→ EXERCISE DIRECTIONS
Answer with the exact lines of the following material from the one containing "ring pip: (332, 637)" through the one containing "index dip: (765, 416)", both end lines included.

→ EXERCISE INPUTS
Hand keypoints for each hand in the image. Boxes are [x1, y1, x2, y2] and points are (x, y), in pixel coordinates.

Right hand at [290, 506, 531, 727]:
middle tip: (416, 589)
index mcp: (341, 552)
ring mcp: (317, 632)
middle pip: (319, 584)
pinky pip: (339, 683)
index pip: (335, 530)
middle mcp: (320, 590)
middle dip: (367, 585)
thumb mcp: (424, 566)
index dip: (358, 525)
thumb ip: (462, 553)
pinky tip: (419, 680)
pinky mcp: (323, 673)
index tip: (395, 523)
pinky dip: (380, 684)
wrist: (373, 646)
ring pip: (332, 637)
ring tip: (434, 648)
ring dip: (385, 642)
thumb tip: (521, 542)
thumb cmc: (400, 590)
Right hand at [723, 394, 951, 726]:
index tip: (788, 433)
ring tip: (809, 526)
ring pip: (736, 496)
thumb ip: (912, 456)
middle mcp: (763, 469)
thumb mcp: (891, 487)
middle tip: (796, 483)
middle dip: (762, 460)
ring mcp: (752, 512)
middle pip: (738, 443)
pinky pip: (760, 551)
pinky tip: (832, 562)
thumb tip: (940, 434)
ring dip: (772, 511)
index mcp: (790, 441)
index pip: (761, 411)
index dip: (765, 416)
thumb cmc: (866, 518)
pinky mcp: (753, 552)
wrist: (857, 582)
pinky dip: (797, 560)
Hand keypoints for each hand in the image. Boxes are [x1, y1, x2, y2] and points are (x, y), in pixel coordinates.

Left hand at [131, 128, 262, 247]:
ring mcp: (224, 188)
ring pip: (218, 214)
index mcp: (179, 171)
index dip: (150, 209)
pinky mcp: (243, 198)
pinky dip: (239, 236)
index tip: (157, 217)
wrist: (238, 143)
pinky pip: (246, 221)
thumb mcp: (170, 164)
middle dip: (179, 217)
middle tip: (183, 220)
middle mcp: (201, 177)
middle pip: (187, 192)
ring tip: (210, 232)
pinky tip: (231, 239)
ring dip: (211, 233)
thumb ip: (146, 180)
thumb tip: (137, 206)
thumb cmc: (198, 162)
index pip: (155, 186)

→ YOUR RESPONSE
ring pip: (332, 637)
ring tip: (434, 648)
ring dip: (385, 642)
thumb tip: (521, 542)
thumb cmc: (400, 590)
Right hand at [723, 394, 951, 726]:
index tip: (788, 433)
ring tip: (809, 526)
ring pip: (736, 496)
thumb ip: (912, 456)
middle mcp: (763, 469)
thumb mcp: (891, 487)
middle tip: (796, 483)
middle dip: (762, 460)
ring mcp: (752, 512)
middle pip: (738, 443)
pinky pip: (760, 551)
pinky tip: (832, 562)
thumb tip: (940, 434)
ring dip: (772, 511)
index mcp: (790, 441)
index pip: (761, 411)
index dip: (765, 416)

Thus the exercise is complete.